In the current study, the operation was performed by using coaxial technique, in split-screen mode, and free-hand technique. As previously reported [22,23,24,25], co-axial technique has many advantages, such as easy positioning, shortened biopsy time, reduced bleeding, easy multi-needle sampling, and reduced chances of needle track planting. In the current study, there were no major puncture-related complications that required additional treatment or hospitalization. Yoon et al. [18] reported a mean and median time for their study of 11.7 and 8.7 min, respectively. In the current study, the mean and median times of CEUS-guided coaxial needle biopsy were 9.3 and 8 min, respectively. Thus, as mentioned earlier, this coaxial technique can save time. Secondly, the split-screen mode can simultaneously utilize the advantages of CEUS and B-mode US. The CEUS mode clearly delineates the tumor borders, but fails to show needles and tissue clearly. However, on the other side of monitor, the B-mode US display of the puncture needle shows good fundamental imaging, but the tumor display is not ideal due to absence of microbubble signal outline. Using a free-hand puncture technique, the operator can adjust the puncture angle in real-time without the limitation of the probe puncture bracket, and the cost can also be decreased. However, this technology requires the operator’s right and left hands to cooperate well.

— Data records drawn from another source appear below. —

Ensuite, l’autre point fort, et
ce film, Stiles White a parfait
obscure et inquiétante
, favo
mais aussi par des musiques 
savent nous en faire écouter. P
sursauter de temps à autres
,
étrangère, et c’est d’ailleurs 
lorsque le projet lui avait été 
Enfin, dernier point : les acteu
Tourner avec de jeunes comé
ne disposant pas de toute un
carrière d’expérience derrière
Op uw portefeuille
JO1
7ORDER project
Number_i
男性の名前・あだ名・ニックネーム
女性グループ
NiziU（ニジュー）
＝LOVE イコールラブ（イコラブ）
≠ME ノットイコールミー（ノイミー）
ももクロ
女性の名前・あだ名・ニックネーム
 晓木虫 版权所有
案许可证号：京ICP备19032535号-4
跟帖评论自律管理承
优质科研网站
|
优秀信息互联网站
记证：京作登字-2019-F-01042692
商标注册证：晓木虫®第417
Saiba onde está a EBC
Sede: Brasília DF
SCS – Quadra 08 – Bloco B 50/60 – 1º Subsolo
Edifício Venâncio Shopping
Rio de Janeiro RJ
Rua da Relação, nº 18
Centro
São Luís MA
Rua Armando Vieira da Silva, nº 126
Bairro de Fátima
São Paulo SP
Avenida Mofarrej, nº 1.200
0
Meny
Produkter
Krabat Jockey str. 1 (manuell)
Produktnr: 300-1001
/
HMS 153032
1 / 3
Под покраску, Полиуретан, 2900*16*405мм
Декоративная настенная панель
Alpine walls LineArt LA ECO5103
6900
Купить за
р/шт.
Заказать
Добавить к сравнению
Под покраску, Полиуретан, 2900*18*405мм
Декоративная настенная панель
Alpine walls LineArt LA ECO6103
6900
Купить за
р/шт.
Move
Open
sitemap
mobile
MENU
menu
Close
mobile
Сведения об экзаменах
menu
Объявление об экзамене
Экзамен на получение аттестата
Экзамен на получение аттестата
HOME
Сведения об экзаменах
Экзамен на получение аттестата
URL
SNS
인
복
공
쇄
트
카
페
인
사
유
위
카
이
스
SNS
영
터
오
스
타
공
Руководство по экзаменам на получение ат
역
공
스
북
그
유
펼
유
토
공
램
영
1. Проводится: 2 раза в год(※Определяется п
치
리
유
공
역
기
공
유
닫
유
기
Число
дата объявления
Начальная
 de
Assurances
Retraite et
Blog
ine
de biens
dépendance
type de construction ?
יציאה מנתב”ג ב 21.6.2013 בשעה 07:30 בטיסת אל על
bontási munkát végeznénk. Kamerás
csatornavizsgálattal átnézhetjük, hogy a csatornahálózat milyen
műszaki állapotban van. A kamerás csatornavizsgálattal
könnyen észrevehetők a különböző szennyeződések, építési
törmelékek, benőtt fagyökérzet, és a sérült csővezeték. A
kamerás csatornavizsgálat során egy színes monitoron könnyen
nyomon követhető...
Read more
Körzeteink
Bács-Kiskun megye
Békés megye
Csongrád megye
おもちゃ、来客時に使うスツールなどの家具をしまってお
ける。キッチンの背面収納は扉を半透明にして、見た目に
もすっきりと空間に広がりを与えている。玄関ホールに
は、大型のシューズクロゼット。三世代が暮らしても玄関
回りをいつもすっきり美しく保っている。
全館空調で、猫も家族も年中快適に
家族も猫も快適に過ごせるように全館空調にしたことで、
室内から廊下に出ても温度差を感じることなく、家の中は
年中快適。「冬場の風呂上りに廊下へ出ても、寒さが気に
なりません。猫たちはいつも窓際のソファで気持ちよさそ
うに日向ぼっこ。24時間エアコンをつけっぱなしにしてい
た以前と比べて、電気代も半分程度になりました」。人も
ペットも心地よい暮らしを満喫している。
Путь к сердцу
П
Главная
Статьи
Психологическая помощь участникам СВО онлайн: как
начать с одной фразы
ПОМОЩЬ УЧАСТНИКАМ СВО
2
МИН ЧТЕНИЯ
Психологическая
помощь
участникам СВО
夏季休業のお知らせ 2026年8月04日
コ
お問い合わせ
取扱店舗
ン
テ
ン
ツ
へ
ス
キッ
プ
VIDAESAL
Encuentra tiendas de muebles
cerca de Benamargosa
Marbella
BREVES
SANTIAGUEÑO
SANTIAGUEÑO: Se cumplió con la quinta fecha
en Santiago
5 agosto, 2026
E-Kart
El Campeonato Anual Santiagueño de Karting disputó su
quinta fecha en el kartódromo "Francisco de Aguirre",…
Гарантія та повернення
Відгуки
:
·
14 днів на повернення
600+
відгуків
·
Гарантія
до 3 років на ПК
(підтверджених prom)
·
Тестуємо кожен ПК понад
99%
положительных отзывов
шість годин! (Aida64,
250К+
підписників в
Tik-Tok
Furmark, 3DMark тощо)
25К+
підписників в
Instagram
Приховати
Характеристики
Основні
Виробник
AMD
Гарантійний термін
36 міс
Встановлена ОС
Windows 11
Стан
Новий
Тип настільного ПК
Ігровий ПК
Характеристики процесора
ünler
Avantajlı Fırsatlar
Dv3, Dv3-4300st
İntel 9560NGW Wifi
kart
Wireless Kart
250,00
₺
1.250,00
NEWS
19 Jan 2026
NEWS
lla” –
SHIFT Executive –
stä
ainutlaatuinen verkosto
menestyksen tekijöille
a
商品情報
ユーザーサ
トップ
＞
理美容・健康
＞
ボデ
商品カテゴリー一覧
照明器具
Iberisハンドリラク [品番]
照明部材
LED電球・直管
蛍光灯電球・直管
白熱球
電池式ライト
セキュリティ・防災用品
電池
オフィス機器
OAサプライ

This study has several limitations. First, the number of cases was limited. Therefore, the patients analyzed may not represent the overall population requiring CEUS imaging guidance. Second, there is inevitable subjectivity in evaluating the conspicuity and the confidence score of FLL due to lack of quantitative parameters. To reduce subjectivity, we used two independent radiologists to identify and assess target lesions. Third, tumor biopsy is performed for histologic diagnosis, and preferably also for mutational analysis. However, the current study did not include a mutational analysis. This would be especially pertinent for cases in which the CEUS led the operators to biopsy an area of more active contrast-enhancement. In the future, we plan to conduct a study which includes mutational analysis.

In conclusion, our results show that a coaxial biopsy technique under real-time CEUS guidance could enhance the conspicuity of target lesions and help identify the active portion of the target lesions. Therefore, it could be useful for FLL that are inconspicuous or cannot be accurately identified as an active site on B-mode US.